Construire sa propre maison est en soi un exploit qui suscite l'admiration. Que dire alors de quelqu'un qui a construit sa propre moto et dont c'est devenu le principal gagne-pain?

Le Granbyen Daniel Ducharme fait partie de cette vingtaine de québécois qu'il est convenu d'appeler des bike builders, traduction libre de «constructeurs de motos». Évidemment, M. Ducharme n'est pas un manufacturier à lui seul. N'empêche que, avec son équipement, machine-outil, nécessaire à soudure et tutti quanti, il peut vous fabriquer une moto sur mesure de A à Z.

 

Dans son atelier quelque peu en pagaille de la rue Cowie à Granby, Daniel Ducharme donne naissance à des motos de rêve. Sa spécialité: les Harley-Davidson sur mesure ou modifiées. Il en a des centaines à son actif.

Que ce soit le cadre, les ailes, les fourches, les poignées, le réservoir à essence, le siège, voire la disposition de certaines composantes mécaniques, le Granbyen de 42 ans peut tout fabriquer ou modifier sur une moto. Il n'y a que la peinture qui lui échappe. «Je gagne ma vie avec mon hobby», se félicite-t-il.

L'un de ses plus grands coups à ce jour: une Harley-Davidson de 200 000$ qu'un homme d'affaires californien lui a commandée et sur laquelle il a bossé trois ans. Sinon, sur l'une de ses motos, il a mis 800 heures et en a fait un joujou évalué à 70 000$. Avis aux intéressés: Daniel Ducharme est prêt à la laisser filer pour 35 000$. Comme ça, il pourra financer un autre projet fou: construire une moto dotée d'un moteur allemand de 3277 cm2. Un monstre de puissance monté sur un cadre en chromoly.

Daniel Ducharme est l'inventeur d'une paire d'un guidon avec cadrans intégrés. Il dit en avoir vendu (notamment grâce à des publicités dans des revues spécialisées) près de 800 aux quatre coins du monde, dont quelques-uns à Dubaï. On lui doit également une oeuvre inédite: un motocross équipé d'un moteur de Harley. On lui a interdit l'accès aux pistes tellement son bolide détonnait.

L'entreprise de cet aficionado de la pétarade s'appelle V2 Obsession, en hommage au moteur en forme de V des Harley. Il fait des affaires depuis 1995, mais il a réalisé sa première réparation alors qu'il n'avait que 10 ans. Parce que le tuyau d'échappement de son «mini-trail» était abîmé, il l'a remplacé par un morceau de plomberie récupéré. C'est ainsi qu'il a fait connaissance avec la machine-outil de son père, un objet qu'il utilise encore à ce jour.
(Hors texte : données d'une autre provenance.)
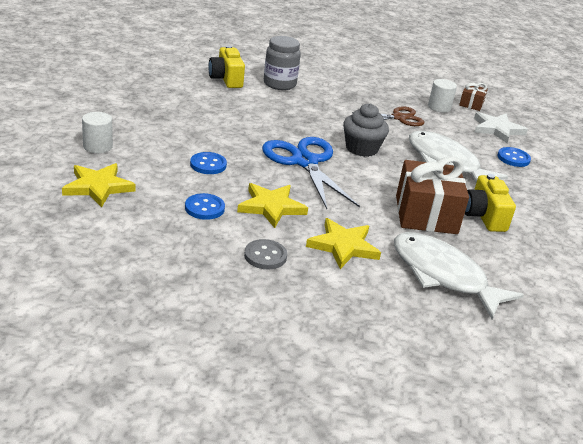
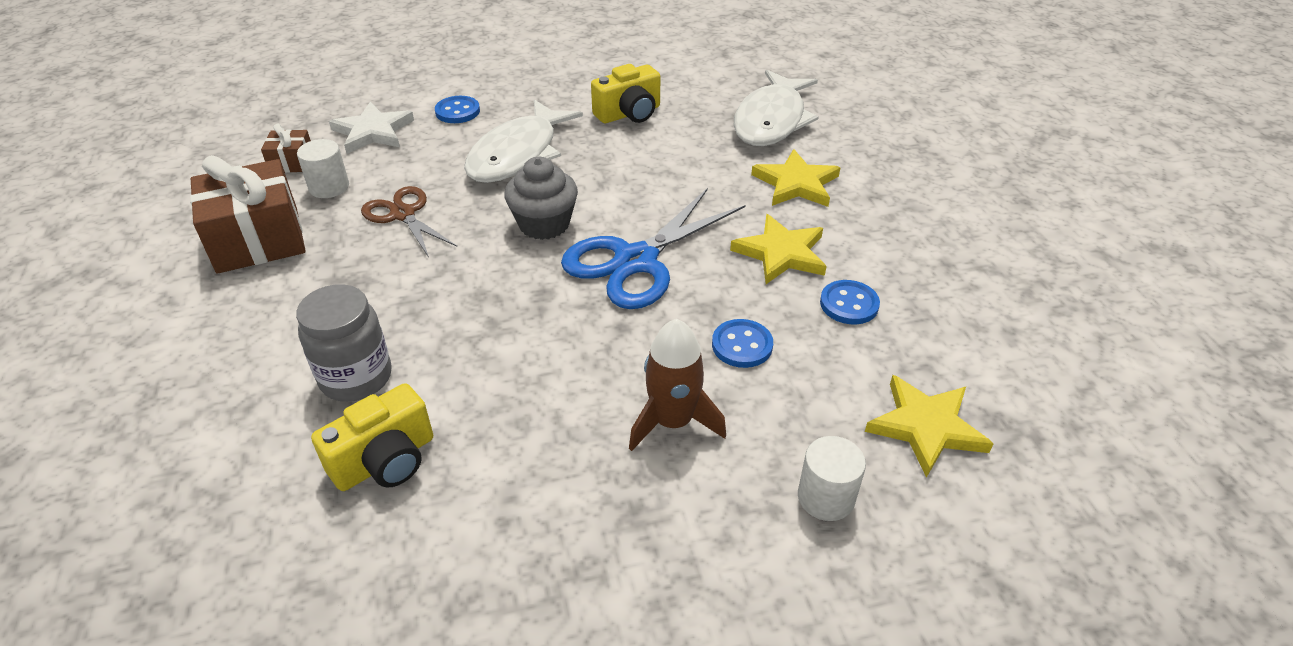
camera: 110 degrees left, 10 degrees up
(180, 132) = (673, 421): none -> brown rocket
(265, 256) = (879, 227): grey button -> none
(426, 214) = (667, 147): brown gift -> brown gift (258, 240)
Machiniste-outilleur de formation, il a eu sa première moto à 16 ans: une Honda CB350. Il était loin de se douter qu'il gagnerait sa vie à réparer, puis à construire des motos sur mesure. Le déclic se serait fait à 22 ans, alors qu'il a mis la main sur une Harley 1975, une FXE rescapée d'un incendie, et dont il est encore propriétaire. À l'époque, il a complètement (et brillamment!) reconstruit la grande brûlée. Du coup, il a attiré l'attention. Son loisir est rapidement devenu son gagne-pain.

Daniel Ducharme est membre en règle de ce qu'on pourrait nommer la filière québécoise, c'est-à-dire cette poignée de Québécois talentueux qui gagnent régulièrement avec leurs oeuvres des «concours de beauté» un peu partout en Amérique du Nord. Outre V2 Obsession, la Belle Province compte quelques champions aux noms évocateurs: Speed Trix, Rat Shop et autres Classic Steel.

«Dès qu'il y a un concours et qu'un Québécois y participe, tu peux être sûr qu'il va gagner quelque chose. Et ça, les Américains n'aiment pas ça», rigole Daniel Ducharme.